くさおか農園(田中 真由美)
くさおか農園(田中 真由美)滋賀県長浜市
おじいちゃんに憧れて始めた米作り
くさおか農園さんの田んぼがあるのは、滋賀県長浜市余呉町。琵琶湖の北側に位置し、地域の9割程度が山林で、平地はわずか1割ほど。市内でも標高が高く、山に囲まれた地域で、田んぼに使う水は地下水を利用しているため水温も低く、混じりっけのない美しい水が流れています。気候は隣接する北陸に近く、雪もしっかりと積もる四季のはっきりとした地域です。代表の田中さんは、22歳から農業を始め、取材当時28歳という若さ。きっかけは、農業をするおじいちゃんの姿に強い憧れがあったからだといいます。
身をもって体感した「食」の重要性
元々、重いアトピーの症状に悩まされていた田中さんは治療のために食事療法を実践したところ、症状がみるみる改善されていくのを体感し、身をもって「食」の重要性に気がついたといいます。その経験から農薬や化学肥料を極力使わない米作りを実践し、人にも自然にも優しい農業を目指しています。菜種の油かすや魚粉などなるべく自然のもので丁寧に土を作り、稲が本来もっている強さを引き出し、味わい深い米作りをしています。田中さんは、米作りを起点に人に喜ばれることがしたいといいます。お客様を含め、身近な人を大事にしていきたい。その想いが原動力だと話してくれました。
特別ではなく、身近で心温まるお米が作りたい
田中さんは、3haほどの圃場でコシヒカリや滋賀旭などのお米を栽培しながら米粉などの加工品の販売にも取り組んでいます。物理的な重労働は、苦労する時もあるといいますが、毎年毎年が勉強で、少しずつ理解できる範囲が広がると自分の見える景色が変わり、世界の幅が更新される感覚は、農業だからこそだと話す田中さん。1年に1回しか作れないお米は、毎年が一年生であり、チャレンジしたいことが毎年増えているといいます。買う人にとって身近な存在になってくれる、特別ではなく、普段の生活に溶け込み、おいしいって思ってもらえるお米を目指していると話してくれました。
################
▶ **問題と課題**:
**1.** くさおか農園の紹介文にある小見出しをすべて挙げなさい。
**2.** くさおか農園の紹介文から、「くさおか農園(田中 真由美)滋賀県長浜市」で始まり「れがあったからだといいます。」で終わる部分を書き写しなさい。
資料はこの課題では用いない。

保存データ項目
################
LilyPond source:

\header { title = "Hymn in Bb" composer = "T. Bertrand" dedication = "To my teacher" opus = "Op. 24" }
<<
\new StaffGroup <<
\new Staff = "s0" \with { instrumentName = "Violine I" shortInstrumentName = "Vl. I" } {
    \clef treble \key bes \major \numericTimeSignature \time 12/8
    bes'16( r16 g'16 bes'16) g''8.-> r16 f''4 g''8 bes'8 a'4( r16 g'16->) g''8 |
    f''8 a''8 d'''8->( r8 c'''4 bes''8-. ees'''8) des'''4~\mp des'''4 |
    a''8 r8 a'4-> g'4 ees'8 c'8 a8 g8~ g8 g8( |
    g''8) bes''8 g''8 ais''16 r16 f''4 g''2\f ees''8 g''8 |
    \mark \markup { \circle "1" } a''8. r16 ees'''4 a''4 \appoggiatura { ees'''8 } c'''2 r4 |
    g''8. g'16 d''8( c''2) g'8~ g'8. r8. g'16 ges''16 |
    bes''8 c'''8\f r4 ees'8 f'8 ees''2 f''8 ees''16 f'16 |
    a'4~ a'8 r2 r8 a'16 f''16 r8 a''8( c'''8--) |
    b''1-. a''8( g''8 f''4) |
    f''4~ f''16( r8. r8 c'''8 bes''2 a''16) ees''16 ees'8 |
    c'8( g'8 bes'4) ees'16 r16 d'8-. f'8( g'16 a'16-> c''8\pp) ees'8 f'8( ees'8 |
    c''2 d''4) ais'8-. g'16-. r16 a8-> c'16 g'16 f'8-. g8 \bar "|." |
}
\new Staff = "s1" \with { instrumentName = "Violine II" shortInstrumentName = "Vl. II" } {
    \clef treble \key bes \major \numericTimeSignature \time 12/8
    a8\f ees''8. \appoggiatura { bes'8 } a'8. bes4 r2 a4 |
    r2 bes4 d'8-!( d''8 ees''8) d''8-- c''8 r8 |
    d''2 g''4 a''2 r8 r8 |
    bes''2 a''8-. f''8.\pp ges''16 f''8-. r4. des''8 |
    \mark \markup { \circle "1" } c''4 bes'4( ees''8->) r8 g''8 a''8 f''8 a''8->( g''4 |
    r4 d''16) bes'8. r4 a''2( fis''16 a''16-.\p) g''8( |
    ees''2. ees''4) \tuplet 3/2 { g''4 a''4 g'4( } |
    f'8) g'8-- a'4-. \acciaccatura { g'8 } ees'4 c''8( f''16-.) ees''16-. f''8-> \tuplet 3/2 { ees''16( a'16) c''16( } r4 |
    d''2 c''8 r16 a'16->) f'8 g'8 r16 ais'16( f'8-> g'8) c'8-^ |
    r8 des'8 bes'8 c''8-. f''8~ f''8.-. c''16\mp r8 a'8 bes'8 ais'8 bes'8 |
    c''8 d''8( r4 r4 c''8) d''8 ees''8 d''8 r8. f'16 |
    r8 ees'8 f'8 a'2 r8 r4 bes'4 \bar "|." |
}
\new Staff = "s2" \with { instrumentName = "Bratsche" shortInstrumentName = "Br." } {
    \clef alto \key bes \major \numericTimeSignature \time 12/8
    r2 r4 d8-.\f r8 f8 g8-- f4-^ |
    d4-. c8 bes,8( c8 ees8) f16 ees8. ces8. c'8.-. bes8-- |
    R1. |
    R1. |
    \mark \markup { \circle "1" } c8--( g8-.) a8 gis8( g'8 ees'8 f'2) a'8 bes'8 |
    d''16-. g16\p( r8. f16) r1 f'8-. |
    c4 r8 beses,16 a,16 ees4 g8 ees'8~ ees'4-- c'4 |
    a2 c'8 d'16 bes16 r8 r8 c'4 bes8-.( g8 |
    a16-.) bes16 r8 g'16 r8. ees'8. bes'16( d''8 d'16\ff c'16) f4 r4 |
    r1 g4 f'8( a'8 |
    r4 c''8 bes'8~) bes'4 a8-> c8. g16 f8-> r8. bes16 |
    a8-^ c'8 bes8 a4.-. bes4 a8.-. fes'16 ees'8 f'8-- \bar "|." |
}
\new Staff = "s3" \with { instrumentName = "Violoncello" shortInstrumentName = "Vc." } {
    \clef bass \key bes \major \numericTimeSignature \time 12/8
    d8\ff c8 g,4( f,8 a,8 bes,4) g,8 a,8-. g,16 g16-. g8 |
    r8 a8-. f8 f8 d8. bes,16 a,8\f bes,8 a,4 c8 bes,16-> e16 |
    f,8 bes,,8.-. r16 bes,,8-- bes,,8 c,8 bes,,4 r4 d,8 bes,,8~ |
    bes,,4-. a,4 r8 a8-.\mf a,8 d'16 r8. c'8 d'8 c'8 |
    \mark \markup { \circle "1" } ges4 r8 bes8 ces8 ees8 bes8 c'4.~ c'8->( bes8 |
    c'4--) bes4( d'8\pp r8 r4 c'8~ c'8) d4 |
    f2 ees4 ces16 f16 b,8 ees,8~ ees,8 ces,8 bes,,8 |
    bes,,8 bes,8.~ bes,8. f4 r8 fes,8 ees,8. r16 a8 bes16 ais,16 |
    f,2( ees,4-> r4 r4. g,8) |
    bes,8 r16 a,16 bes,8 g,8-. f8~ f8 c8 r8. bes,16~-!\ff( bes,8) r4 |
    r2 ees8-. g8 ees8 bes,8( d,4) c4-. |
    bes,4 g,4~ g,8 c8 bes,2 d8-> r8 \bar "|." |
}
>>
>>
################
▶ **設問別解答**:
**1.**
・おじいちゃんに憧れて始めた米作り
・身をもって体感した「食」の重要性
・特別ではなく、身近で心温まるお米が作りたい

**2.**
くさおか農園(田中 真由美)滋賀県長浜市
おじいちゃんに憧れて始めた米作り
くさおか農園さんの田んぼがあるのは、滋賀県長浜市余呉町。琵琶湖の北側に位置し、地域の9割程度が山林で、平地はわずか1割ほど。市内でも標高が高く、山に囲まれた地域で、田んぼに使う水は地下水を利用しているため水温も低く、混じりっけのない美しい水が流れています。気候は隣接する北陸に近く、雪もしっかりと積もる四季のはっきりとした地域です。代表の田中さんは、22歳から農業を始め、取材当時28歳という若さ。きっかけは、農業をするおじいちゃんの姿に強い憧れがあったからだといいます。